Of course there are, in the case of a DAC, two areas that are effected by noise modulation, digital and analog. In the case of the latter, intermodulation distortion, IMD, is probably an important factor. After all, even if the voltage samples coming from the digital filter accurately correlate to the original analog wave form, a poorly designed or executed analog stage will produce inferior sound quality. Bel Canto is keenly aware of this and put a lot of design effort into this stage. And as with any analog stage, the cleaner the power, the more accurate the amplifier, the more realistic the music.

Inter-modulation distortion is a standard test measurement of audio performance. REF1000 amplifiers, for example, are rated at 0.0007% IMD (CCIF) at one watt into 4 ohms, using 14:15KHz tones. IMD occurs due to circuit nonlinearity and sounds especially harsh and unpleasant because it is not harmonically related to the audio signal. “These [products] are found by subtracting the two tones…then subtracting the second tone from twice the first tone, and then turning around and subtracting the first tone from twice the second, and so on.” ( In the specified test used for the REF1000, sidebands of 1KHz, 13KHz, 16KHz, etc. will be generated, none of which are harmonically related to the original frequencies of 14KHz and 15KHz. (At one watt output, overall IMD for the REF1000 will be in the range of seven millionths of a watt. Can we actually hear the effects of such minuscule distortion? Apparently.) The same thing happens with those spurious high frequencies I’m calling noise, they inter-modulate one another and generate products that can fall within hearing range. These products are very low level, they are random, they are unrelated to the music, they are virtually impossible to measure with certainty and accuracy (partly due to the noise floor of the test equipment), but their effects are audible. How do I know? Because their reduction in the DAC3VB produces an audible change. 

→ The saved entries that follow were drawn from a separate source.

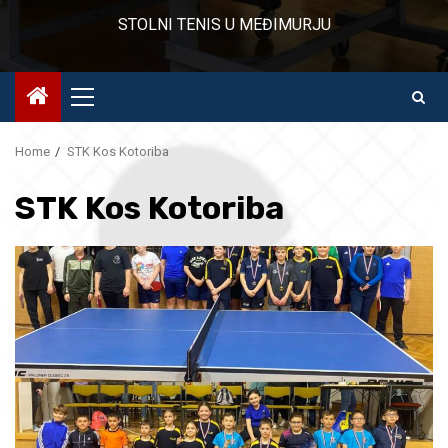
STOLNI TENIS U MEĐIMURJU
Primary
Menu
Home
STK Kos Kotoriba
STK Kos Kotoriba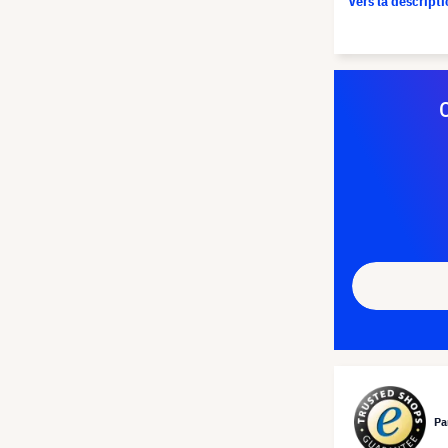
Vers la descript
Pa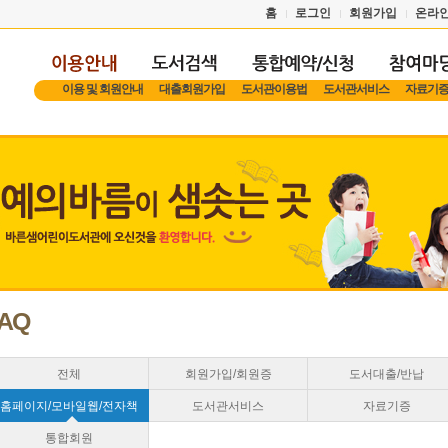
홈
로그인
회원가입
온라
이용 및 회원안내
대출회원가입
도서관이용법
도서관서비스
자료기
AQ
전체
회원가입/회원증
도서대출/반납
홈페이지/모바일웹/전자책
도서관서비스
자료기증
통합회원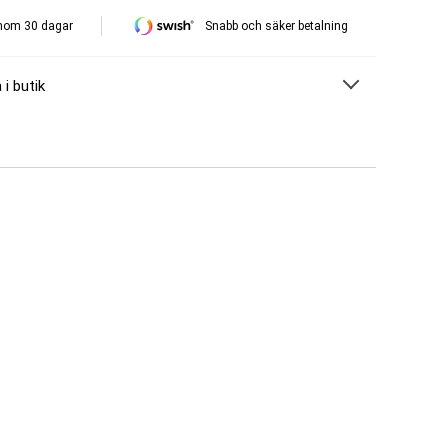
inom 30 dagar
Snabb och säker betalning
 i butik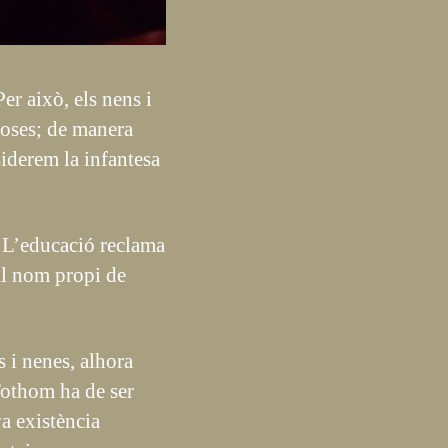
Per això, els nens i
cioses; de manera
siderem la infantesa
. L’educació reclama
 al nom propi de
 i nenes, alhora
 Tothom ha de ser
va existència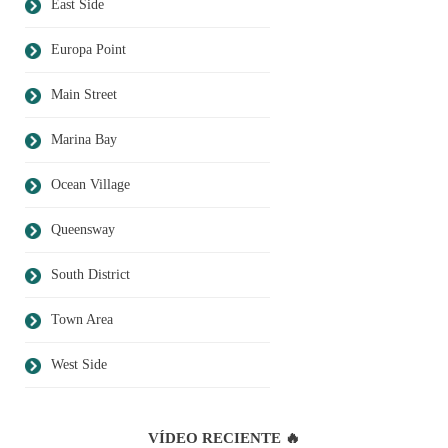
East Side
Europa Point
Main Street
Marina Bay
Ocean Village
Queensway
South District
Town Area
West Side
VÍDEO RECIENTE 🔥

Just as IMD in the analog realm can result from the products of high frequency noise, so noise modulation can also produce problems in the digital realm. This manifests as phase distortion. I am on less intuitive ground here, but I know that noise can cause phase modulation of the clocks in a DAC, it can make them less stable and less accurate. The complexity of the conversion process in a modern DAC, and the fact that it works as well as it does, is little short of amazing. And certainly, no component of the DAC topology is more critical than clock accuracy. This type of distortion is audible and is similar to jitter, the long-time bane of digital processing. Jitter, like much that I’m talking about, doesn’t necessarily declare itself to untrained ears like mine, but it’s removal certainly does.